#### Available data
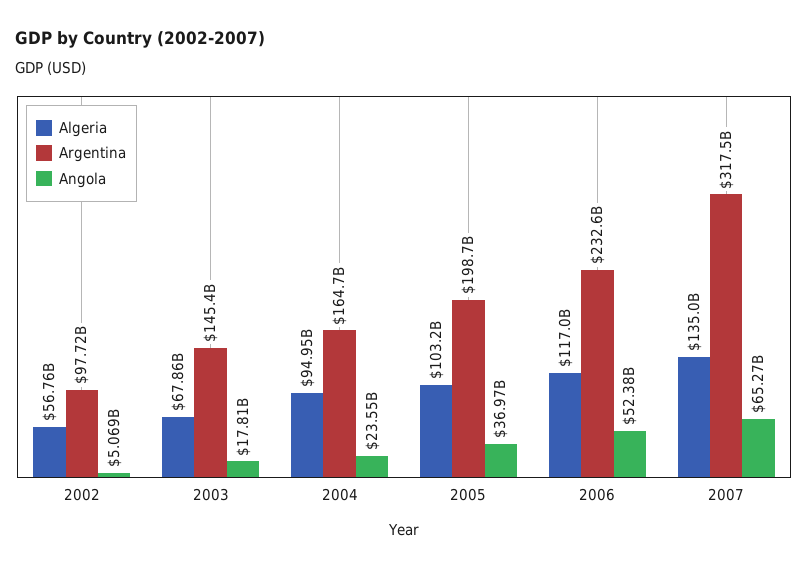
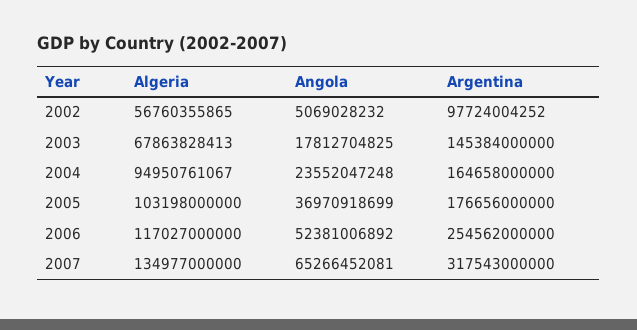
  {
    "Algeria": {
      "2002": 56760355865,
      "2003": 67863828413,
      "2004": 94950761067,
      "2005": 103198000000,
      "2006": 117027000000,
      "2007": 134977000000
    },
    "Argentina": {
      "2002": 97724004252,
      "2003": 145384000000,
      "2004": 164658000000,
-     "2005": 198700000000,
+     "2005": 176656000000,
-     "2006": 232600000000,
+     "2006": 254562000000,
      "2007": 317543000000
    },
    "Angola": {
      "2002": 5069028232,
      "2003": 17812704825,
      "2004": 23552047248,
      "2005": 36970918699,
      "2006": 52381006892,
      "2007": 65266452081
    }
  }

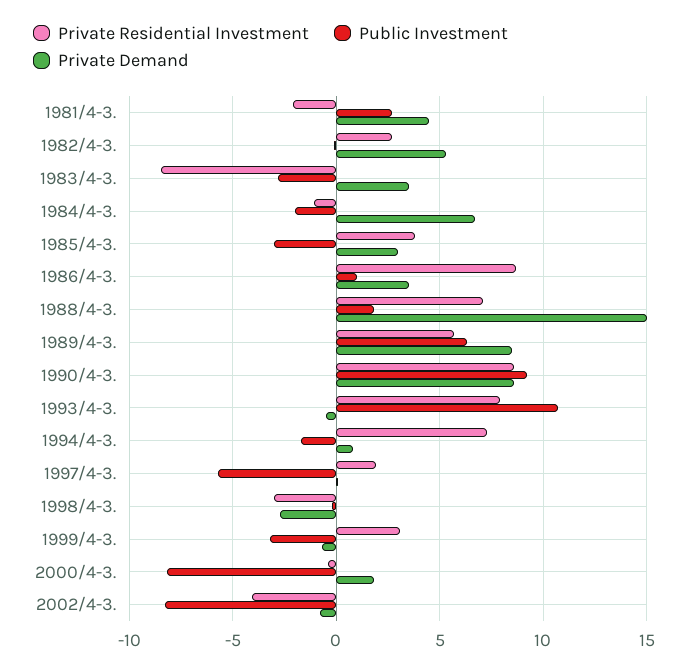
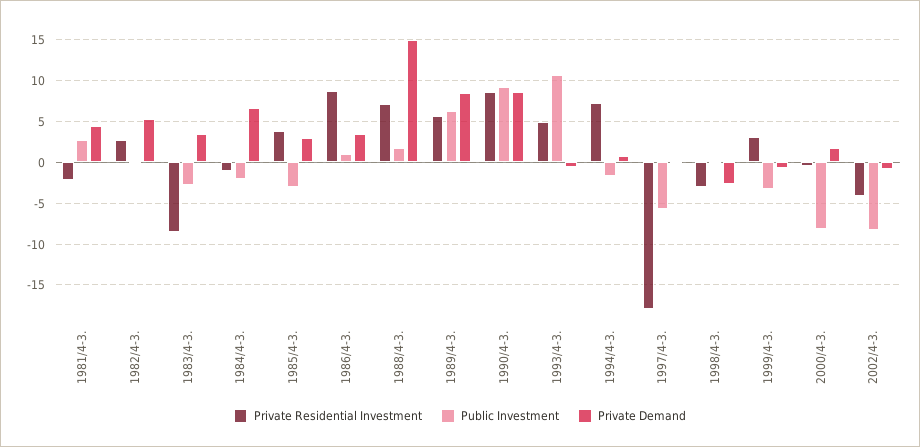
  {
    "Private Residential Investment": {
      "1981/4-3.": -2,
      "1982/4-3.": 2.5,
      "1983/4-3.": -8.5,
      "1984/4-3.": -1,
      "1985/4-3.": 4,
      "1986/4-3.": 8.5,
      "1988/4-3.": 7,
      "1989/4-3.": 5.5,
      "1990/4-3.": 8.5,
-     "1993/4-3.": 8,
+     "1993/4-3.": 5,
      "1994/4-3.": 7.5,
-     "1997/4-3.": 2,
+     "1997/4-3.": -18,
      "1998/4-3.": -3,
      "1999/4-3.": 3,
      "2000/4-3.": -0.5,
      "2002/4-3.": -4
    },
    "Public Investment": {
      "1981/4-3.": 2.5,
      "1982/4-3.": 0,
      "1983/4-3.": -3,
      "1984/4-3.": -2,
      "1985/4-3.": -3,
      "1986/4-3.": 1,
      "1988/4-3.": 2,
      "1989/4-3.": 6.5,
      "1990/4-3.": 9,
      "1993/4-3.": 10.5,
      "1994/4-3.": -1.5,
      "1997/4-3.": -5.5,
      "1998/4-3.": 0,
      "1999/4-3.": -3,
      "2000/4-3.": -8,
      "2002/4-3.": -8.5
    },
    "Private Demand": {
      "1981/4-3.": 4.5,
      "1982/4-3.": 5.5,
      "1983/4-3.": 3.5,
      "1984/4-3.": 6.5,
      "1985/4-3.": 3,
      "1986/4-3.": 3.5,
      "1988/4-3.": 15,
      "1989/4-3.": 8.5,
      "1990/4-3.": 8.5,
      "1993/4-3.": -0.5,
      "1994/4-3.": 1,
      "1997/4-3.": 0,
      "1998/4-3.": -2.5,
      "1999/4-3.": -0.5,
      "2000/4-3.": 2,
      "2002/4-3.": -1
    }
  }

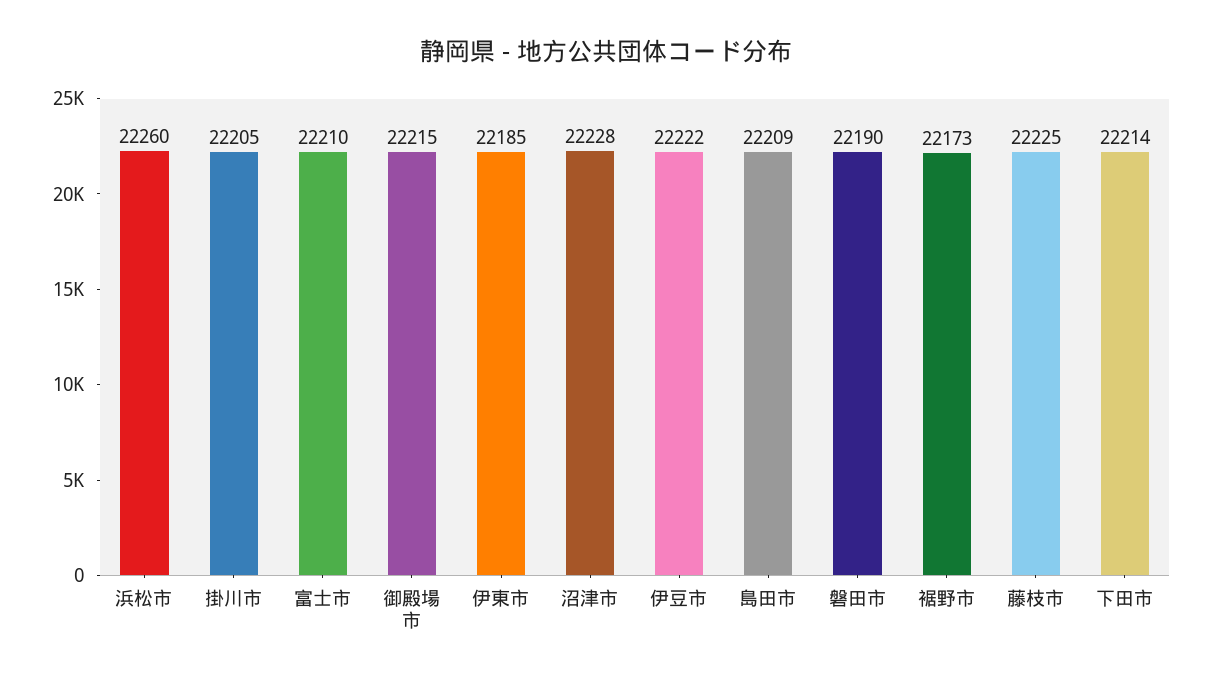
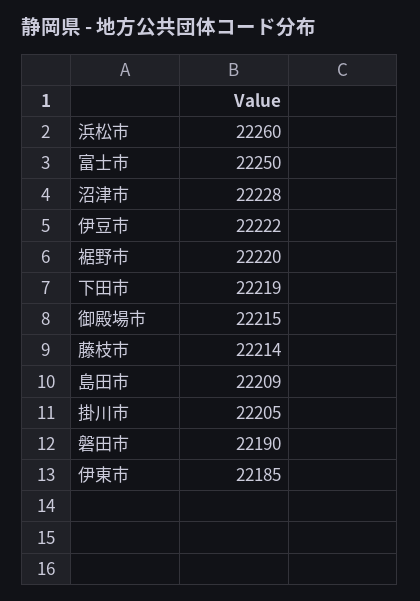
  {
    "浜松市": 22260,
    "掛川市": 22205,
-   "富士市": 22210,
+   "富士市": 22250,
    "御殿場市": 22215,
    "伊東市": 22185,
    "沼津市": 22228,
    "伊豆市": 22222,
    "島田市": 22209,
    "磐田市": 22190,
-   "裾野市": 22173,
+   "裾野市": 22220,
-   "藤枝市": 22225,
+   "藤枝市": 22214,
-   "下田市": 22214
+   "下田市": 22219
  }

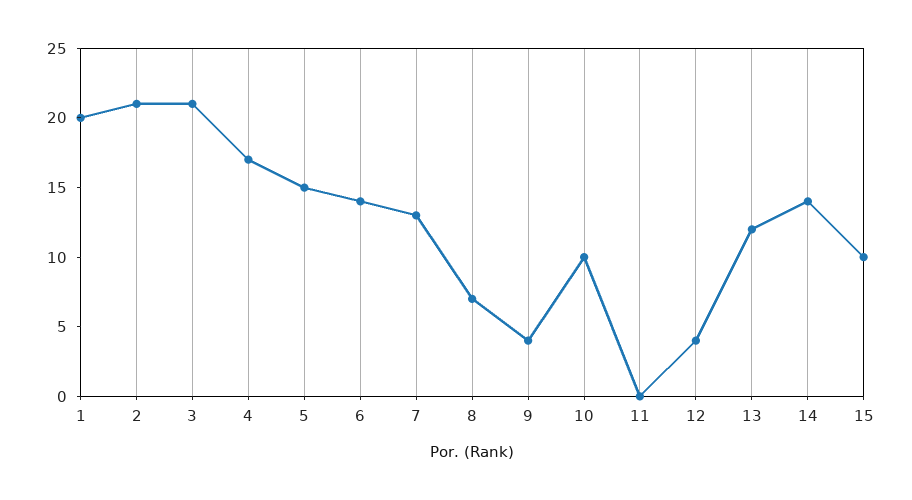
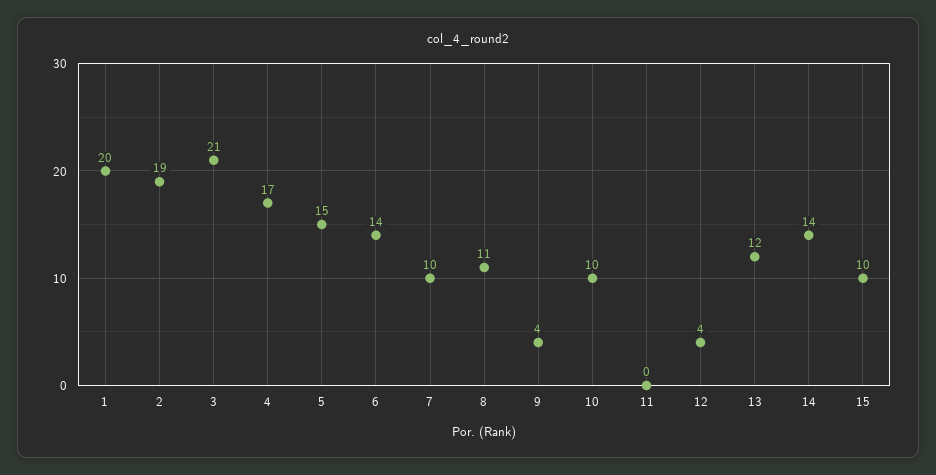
  {
    "1": 20,
-   "2": 21,
+   "2": 19,
    "3": 21,
    "4": 17,
    "5": 15,
    "6": 14,
-   "7": 13,
+   "7": 10,
-   "8": 7,
+   "8": 11,
    "9": 4,
    "10": 10,
    "11": 0,
    "12": 4,
    "13": 12,
    "14": 14,
    "15": 10
  }

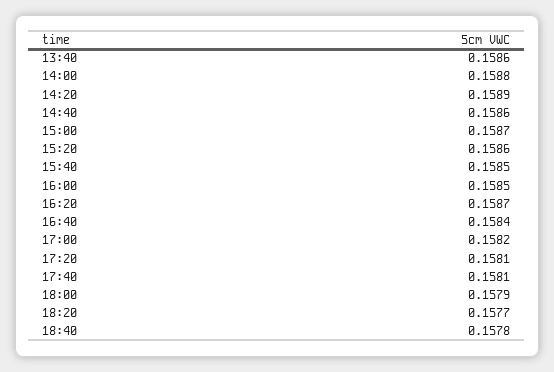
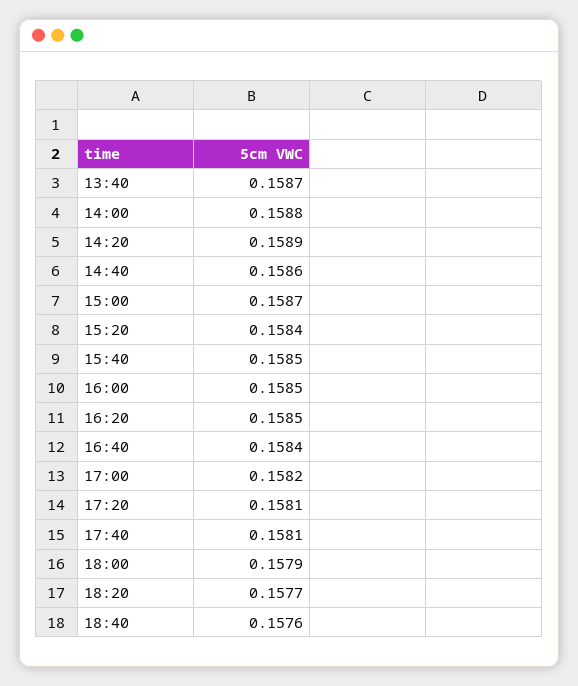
  {
-   "13:40": 0.1586,
+   "13:40": 0.1587,
    "14:00": 0.1588,
    "14:20": 0.1589,
    "14:40": 0.1586,
    "15:00": 0.1587,
-   "15:20": 0.1586,
+   "15:20": 0.1584,
    "15:40": 0.1585,
    "16:00": 0.1585,
-   "16:20": 0.1587,
+   "16:20": 0.1585,
    "16:40": 0.1584,
    "17:00": 0.1582,
    "17:20": 0.1581,
    "17:40": 0.1581,
    "18:00": 0.1579,
    "18:20": 0.1577,
-   "18:40": 0.1578
+   "18:40": 0.1576
  }

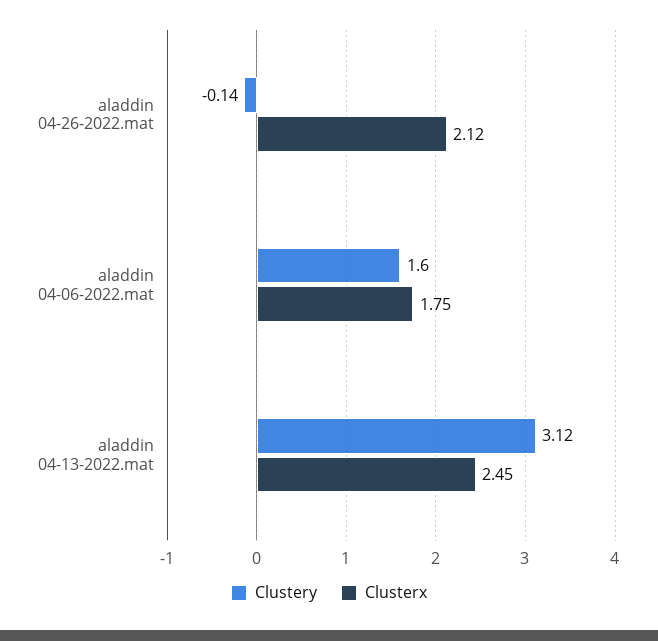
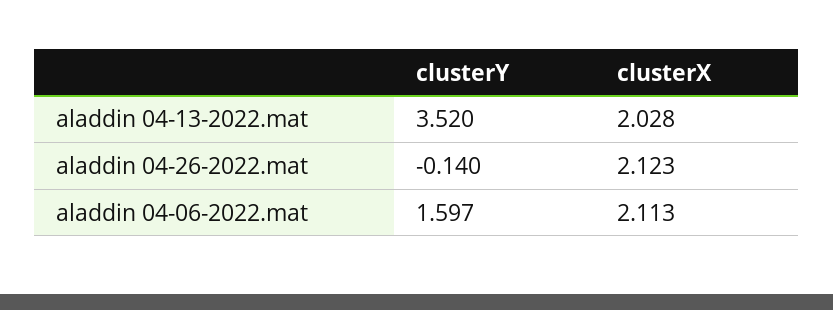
  {
    "Clustery": {
      "aladdin 04-26-2022.mat": -0.14,
      "aladdin 04-06-2022.mat": 1.597,
-     "aladdin 04-13-2022.mat": 3.12
+     "aladdin 04-13-2022.mat": 3.52
    },
    "Clusterx": {
      "aladdin 04-26-2022.mat": 2.123,
-     "aladdin 04-06-2022.mat": 1.75,
+     "aladdin 04-06-2022.mat": 2.113,
-     "aladdin 04-13-2022.mat": 2.45
+     "aladdin 04-13-2022.mat": 2.028
    }
  }

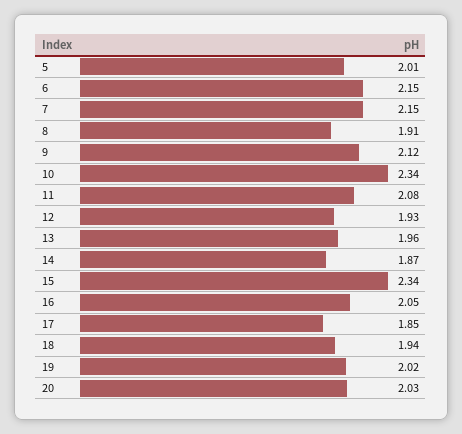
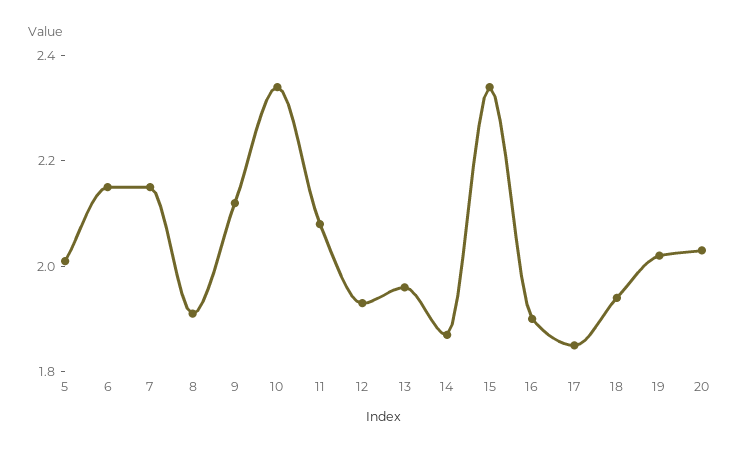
  {
    "5": 2.01,
    "6": 2.15,
    "7": 2.15,
    "8": 1.91,
    "9": 2.12,
    "10": 2.34,
    "11": 2.08,
    "12": 1.93,
    "13": 1.96,
    "14": 1.87,
    "15": 2.34,
-   "16": 2.05,
+   "16": 1.9,
    "17": 1.85,
    "18": 1.94,
    "19": 2.02,
    "20": 2.03
  }

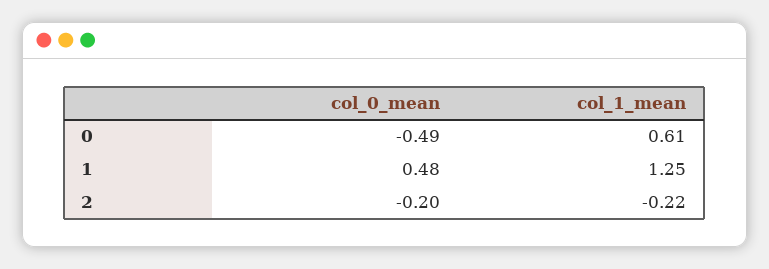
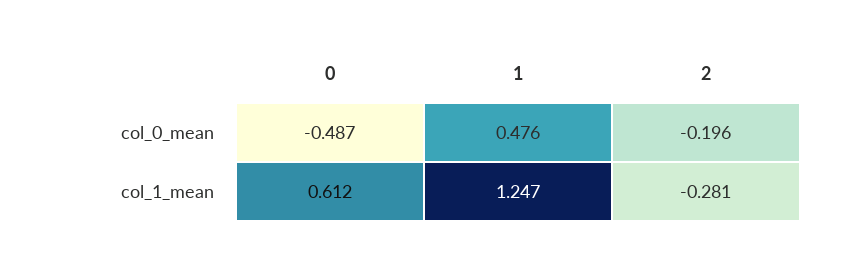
  {
    "col_0_mean": {
      "0": -0.487,
      "1": 0.476,
      "2": -0.196
    },
    "col_1_mean": {
      "0": 0.612,
      "1": 1.247,
-     "2": -0.22
+     "2": -0.281
    }
  }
########
*Try it*
Once the pictures are removed, repeat all of the data above exactly.

*Answer area*
  {
    "Algeria": {
      "2002": 56760355865,
      "2003": 67863828413,
      "2004": 94950761067,
      "2005": 103198000000,
      "2006": 117027000000,
      "2007": 134977000000
    },
    "Argentina": {
      "2002": 97724004252,
      "2003": 145384000000,
      "2004": 164658000000,
-     "2005": 198700000000,
+     "2005": 176656000000,
-     "2006": 232600000000,
+     "2006": 254562000000,
      "2007": 317543000000
    },
    "Angola": {
      "2002": 5069028232,
      "2003": 17812704825,
      "2004": 23552047248,
      "2005": 36970918699,
      "2006": 52381006892,
      "2007": 65266452081
    }
  }

  {
    "Private Residential Investment": {
      "1981/4-3.": -2,
      "1982/4-3.": 2.5,
      "1983/4-3.": -8.5,
      "1984/4-3.": -1,
      "1985/4-3.": 4,
      "1986/4-3.": 8.5,
      "1988/4-3.": 7,
      "1989/4-3.": 5.5,
      "1990/4-3.": 8.5,
-     "1993/4-3.": 8,
+     "1993/4-3.": 5,
      "1994/4-3.": 7.5,
-     "1997/4-3.": 2,
+     "1997/4-3.": -18,
      "1998/4-3.": -3,
      "1999/4-3.": 3,
      "2000/4-3.": -0.5,
      "2002/4-3.": -4
    },
    "Public Investment": {
      "1981/4-3.": 2.5,
      "1982/4-3.": 0,
      "1983/4-3.": -3,
      "1984/4-3.": -2,
      "1985/4-3.": -3,
      "1986/4-3.": 1,
      "1988/4-3.": 2,
      "1989/4-3.": 6.5,
      "1990/4-3.": 9,
      "1993/4-3.": 10.5,
      "1994/4-3.": -1.5,
      "1997/4-3.": -5.5,
      "1998/4-3.": 0,
      "1999/4-3.": -3,
      "2000/4-3.": -8,
      "2002/4-3.": -8.5
    },
    "Private Demand": {
      "1981/4-3.": 4.5,
      "1982/4-3.": 5.5,
      "1983/4-3.": 3.5,
      "1984/4-3.": 6.5,
      "1985/4-3.": 3,
      "1986/4-3.": 3.5,
      "1988/4-3.": 15,
      "1989/4-3.": 8.5,
      "1990/4-3.": 8.5,
      "1993/4-3.": -0.5,
      "1994/4-3.": 1,
      "1997/4-3.": 0,
      "1998/4-3.": -2.5,
      "1999/4-3.": -0.5,
      "2000/4-3.": 2,
      "2002/4-3.": -1
    }
  }

  {
    "浜松市": 22260,
    "掛川市": 22205,
-   "富士市": 22210,
+   "富士市": 22250,
    "御殿場市": 22215,
    "伊東市": 22185,
    "沼津市": 22228,
    "伊豆市": 22222,
    "島田市": 22209,
    "磐田市": 22190,
-   "裾野市": 22173,
+   "裾野市": 22220,
-   "藤枝市": 22225,
+   "藤枝市": 22214,
-   "下田市": 22214
+   "下田市": 22219
  }

  {
    "1": 20,
-   "2": 21,
+   "2": 19,
    "3": 21,
    "4": 17,
    "5": 15,
    "6": 14,
-   "7": 13,
+   "7": 10,
-   "8": 7,
+   "8": 11,
    "9": 4,
    "10": 10,
    "11": 0,
    "12": 4,
    "13": 12,
    "14": 14,
    "15": 10
  }

  {
-   "13:40": 0.1586,
+   "13:40": 0.1587,
    "14:00": 0.1588,
    "14:20": 0.1589,
    "14:40": 0.1586,
    "15:00": 0.1587,
-   "15:20": 0.1586,
+   "15:20": 0.1584,
    "15:40": 0.1585,
    "16:00": 0.1585,
-   "16:20": 0.1587,
+   "16:20": 0.1585,
    "16:40": 0.1584,
    "17:00": 0.1582,
    "17:20": 0.1581,
    "17:40": 0.1581,
    "18:00": 0.1579,
    "18:20": 0.1577,
-   "18:40": 0.1578
+   "18:40": 0.1576
  }

  {
    "Clustery": {
      "aladdin 04-26-2022.mat": -0.14,
      "aladdin 04-06-2022.mat": 1.597,
-     "aladdin 04-13-2022.mat": 3.12
+     "aladdin 04-13-2022.mat": 3.52
    },
    "Clusterx": {
      "aladdin 04-26-2022.mat": 2.123,
-     "aladdin 04-06-2022.mat": 1.75,
+     "aladdin 04-06-2022.mat": 2.113,
-     "aladdin 04-13-2022.mat": 2.45
+     "aladdin 04-13-2022.mat": 2.028
    }
  }

  {
    "5": 2.01,
    "6": 2.15,
    "7": 2.15,
    "8": 1.91,
    "9": 2.12,
    "10": 2.34,
    "11": 2.08,
    "12": 1.93,
    "13": 1.96,
    "14": 1.87,
    "15": 2.34,
-   "16": 2.05,
+   "16": 1.9,
    "17": 1.85,
    "18": 1.94,
    "19": 2.02,
    "20": 2.03
  }

  {
    "col_0_mean": {
      "0": -0.487,
      "1": 0.476,
      "2": -0.196
    },
    "col_1_mean": {
      "0": 0.612,
      "1": 1.247,
-     "2": -0.22
+     "2": -0.281
    }
  }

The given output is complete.